Un thriller per l’estate: Occhiali neri

Occhiali neri è ad oggi l’ultimo lavoro cinematografico di Dario Argento, uscito tre anni fa in sala con un debole riscontro di pubblico e critica.

Ora è possibile recuperare il film su RaiPlay e riscoprire che si tratta di un’opera profondamente argentiana, come non se vedevano da lustri.

Il maestro del thriller all’italiana, riesce finalmente a recuperare stilemi e suggestioni di un tempo e a integrarle nella contemporaneità cinematografica.

Un’operazione che fa i conti un genere ormai pressoché estinto all’interno delle nostre pratiche cinematografiche, ponendosi come eco lontana di un modus operandi che si chiama(va) orgogliosamente cinema di genere.

Occhiali neri: Lo sguardo (velato) del thriller argentiano

Lo sguardo è uno dei rovelli argentiani, sia quello in soggettiva di chi guarda/spia (quasi sempre coincidente con l’assassino), che quello di chi cerca di guardare e far luce su di un’entità misteriosa che gli si palesa davanti.

Occhiali neri, fin dal titolo, denuncia questa velatura sullo sguardo, sorta di oscuramento che obbliga a guardarsi dentro per trovare una risposta ai misteri che stanno al di fuori.

Diana (Ilenia Pastorelli) è il tipico esempio di eroina da fiaba nera pronta a combattere in piena cecità l’oscurità del male, una tradizione che Dario ha inaugurato con Suspiria e ha portato avanti compiutamente fino a Opera.

Inutile accanirsi sulla pretestuosità dell’intreccio, sulla narrazione abborracciata e sui dialoghi tirati via, perché il maestro del thriller italiano ha sempre preferito una precisa grammatica dello sguardo alla sintassi del racconto.

L’estetica in questione tende a rileggere in chiave terminale il gore degli omicidi, non più artificio compositivo e pittorico di corpi messi a morte, ma ultima pulsione organico-artigianale.
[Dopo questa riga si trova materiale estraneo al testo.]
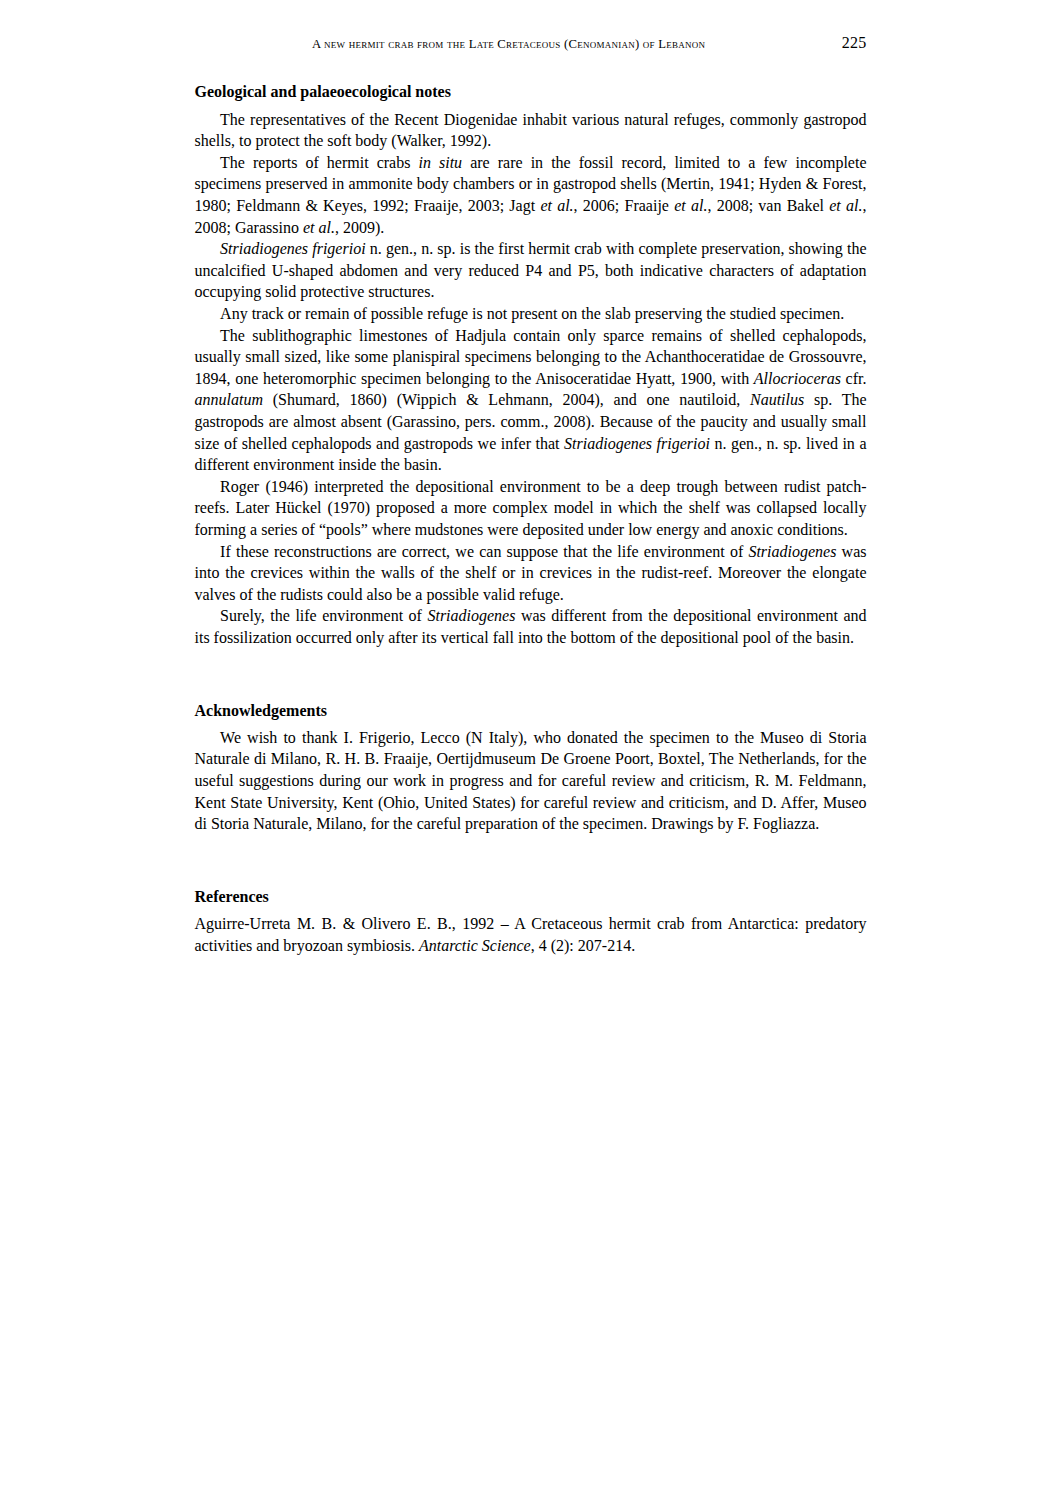A new hermit crab from the Late Cretaceous (Cenomanian) of Lebanon 225
Geological and palaeoecological notes
The representatives of the Recent Diogenidae inhabit various natural refuges, commonly gastropod shells, to protect the soft body (Walker, 1992).
The reports of hermit crabs in situ are rare in the fossil record, limited to a few incomplete specimens preserved in ammonite body chambers or in gastropod shells (Mertin, 1941; Hyden & Forest, 1980; Feldmann & Keyes, 1992; Fraaije, 2003; Jagt et al., 2006; Fraaije et al., 2008; van Bakel et al., 2008; Garassino et al., 2009).
Striadiogenes frigerioi n. gen., n. sp. is the first hermit crab with complete preservation, showing the uncalcified U-shaped abdomen and very reduced P4 and P5, both indicative characters of adaptation occupying solid protective structures.
Any track or remain of possible refuge is not present on the slab preserving the studied specimen.
The sublithographic limestones of Hadjula contain only sparce remains of shelled cephalopods, usually small sized, like some planispiral specimens belonging to the Achanthoceratidae de Grossouvre, 1894, one heteromorphic specimen belonging to the Anisoceratidae Hyatt, 1900, with Allocrioceras cfr. annulatum (Shumard, 1860) (Wippich & Lehmann, 2004), and one nautiloid, Nautilus sp. The gastropods are almost absent (Garassino, pers. comm., 2008). Because of the paucity and usually small size of shelled cephalopods and gastropods we infer that Striadiogenes frigerioi n. gen., n. sp. lived in a different environment inside the basin.
Roger (1946) interpreted the depositional environment to be a deep trough between rudist patch-reefs. Later Hückel (1970) proposed a more complex model in which the shelf was collapsed locally forming a series of “pools” where mudstones were deposited under low energy and anoxic conditions.
If these reconstructions are correct, we can suppose that the life environment of Striadiogenes was into the crevices within the walls of the shelf or in crevices in the rudist-reef. Moreover the elongate valves of the rudists could also be a possible valid refuge.
Surely, the life environment of Striadiogenes was different from the depositional environment and its fossilization occurred only after its vertical fall into the bottom of the depositional pool of the basin.
Acknowledgements
We wish to thank I. Frigerio, Lecco (N Italy), who donated the specimen to the Museo di Storia Naturale di Milano, R. H. B. Fraaije, Oertijdmuseum De Groene Poort, Boxtel, The Netherlands, for the useful suggestions during our work in progress and for careful review and criticism, R. M. Feldmann, Kent State University, Kent (Ohio, United States) for careful review and criticism, and D. Affer, Museo di Storia Naturale, Milano, for the careful preparation of the specimen. Drawings by F. Fogliazza.
References
Aguirre-Urreta M. B. & Olivero E. B., 1992 – A Cretaceous hermit crab from Antarctica: predatory activities and bryozoan symbiosis. Antarctic Science, 4 (2): 207-214.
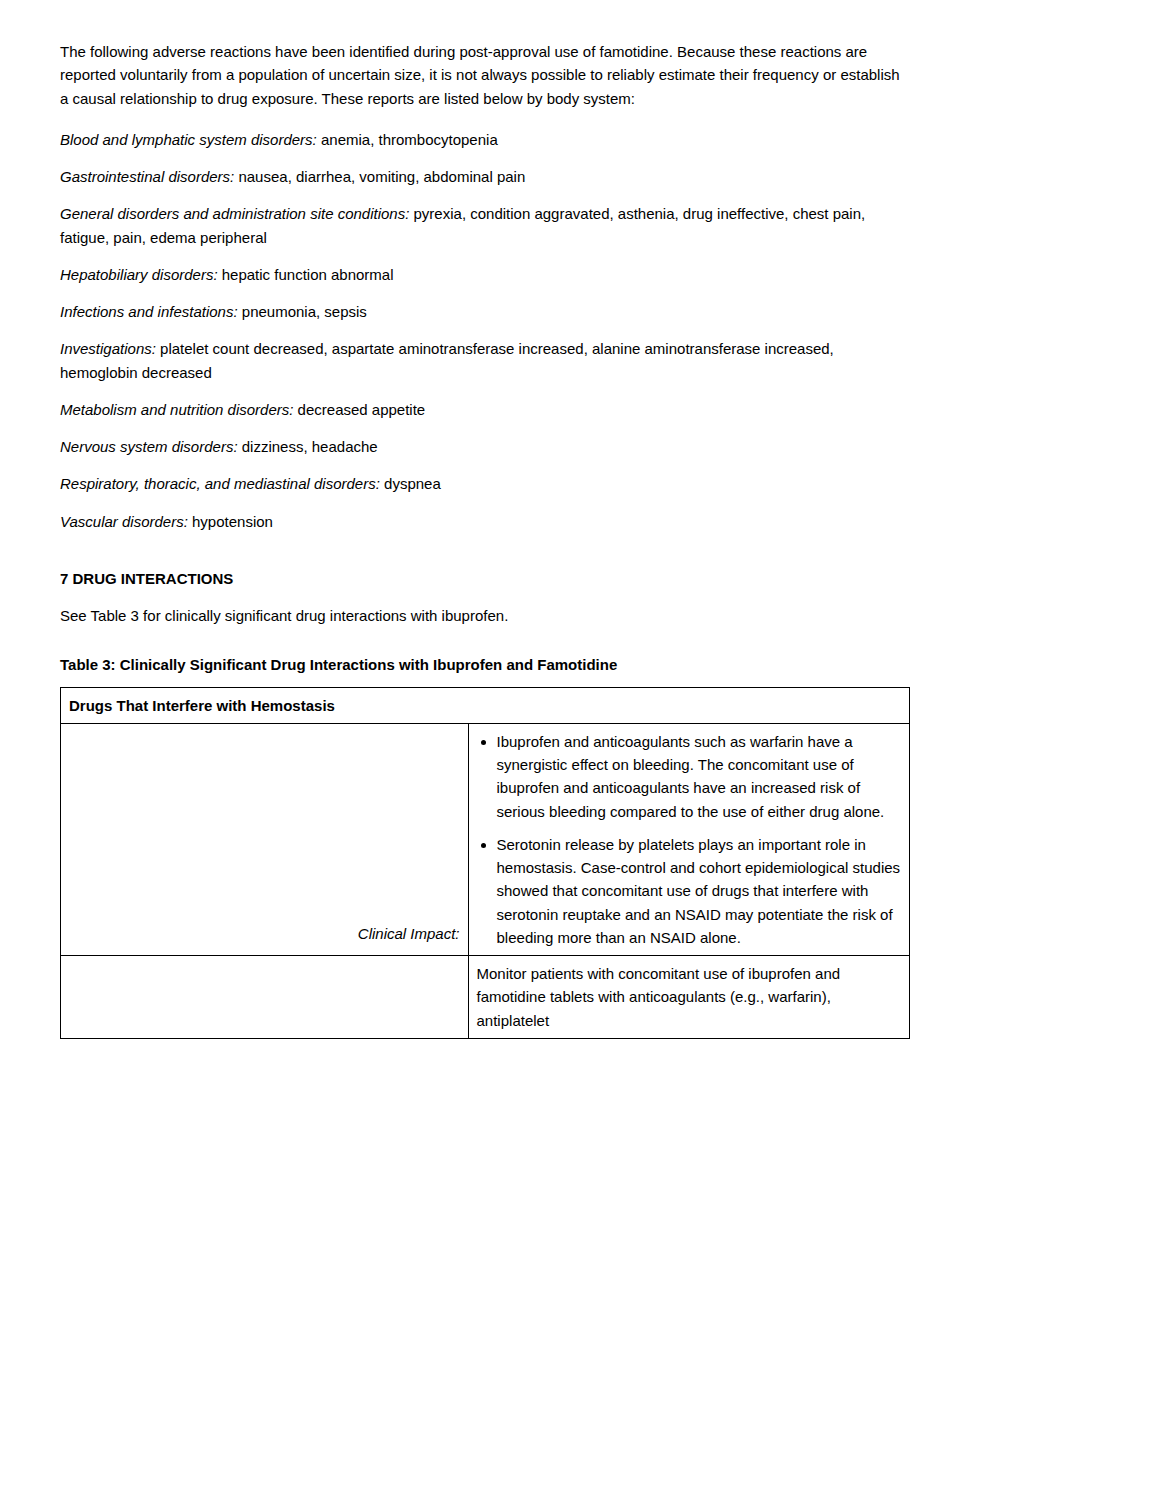The following adverse reactions have been identified during post-approval use of famotidine. Because these reactions are reported voluntarily from a population of uncertain size, it is not always possible to reliably estimate their frequency or establish a causal relationship to drug exposure. These reports are listed below by body system:
Blood and lymphatic system disorders: anemia, thrombocytopenia
Gastrointestinal disorders: nausea, diarrhea, vomiting, abdominal pain
General disorders and administration site conditions: pyrexia, condition aggravated, asthenia, drug ineffective, chest pain, fatigue, pain, edema peripheral
Hepatobiliary disorders: hepatic function abnormal
Infections and infestations: pneumonia, sepsis
Investigations: platelet count decreased, aspartate aminotransferase increased, alanine aminotransferase increased, hemoglobin decreased
Metabolism and nutrition disorders: decreased appetite
Nervous system disorders: dizziness, headache
Respiratory, thoracic, and mediastinal disorders: dyspnea
Vascular disorders: hypotension
7 DRUG INTERACTIONS
See Table 3 for clinically significant drug interactions with ibuprofen.
Table 3: Clinically Significant Drug Interactions with Ibuprofen and Famotidine
| Drugs That Interfere with Hemostasis |
| Clinical Impact: | Ibuprofen and anticoagulants such as warfarin have a synergistic effect on bleeding. The concomitant use of ibuprofen and anticoagulants have an increased risk of serious bleeding compared to the use of either drug alone. Serotonin release by platelets plays an important role in hemostasis. Case-control and cohort epidemiological studies showed that concomitant use of drugs that interfere with serotonin reuptake and an NSAID may potentiate the risk of bleeding more than an NSAID alone. |
| | Monitor patients with concomitant use of ibuprofen and famotidine tablets with anticoagulants (e.g., warfarin), antiplatelet |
Nessuna pulizia formale nella mise en scène sanguinolenta, la morte si consuma nell’ombra perché il buio (che tutto inghiotte) è il male assoluto in quest’opera epigrafica.

Slittamenti di genere

Occhiali neri segna la chiusura completa del cerchio, iniziando come giallo/thriller, proseguendo come horror e diventando una fiaba nera ma con al centro il coté sentimentale, che nasce proprio dall’incontro fra Diana e il piccolo Chin, facendone così un racconto di trasformazione (per la prima) e di formazione (per il secondo). Racconto che conduce a un epilogo in aeroporto tra i più struggenti dell’ultima produzione argentiana.

Tutti i colori del thriller

Nella sequenza di apertura spicca il rosso delle labbra e della camicetta di Ilenia Pastorelli, che nella sequenza finale in aeroporto appare invece biancovestita.

Il rosso dell’eros, della passione e del sangue lascia il posto al bianco della sobrietà materna, ma anche a quello funebre (come da usanza cinese) degli adii.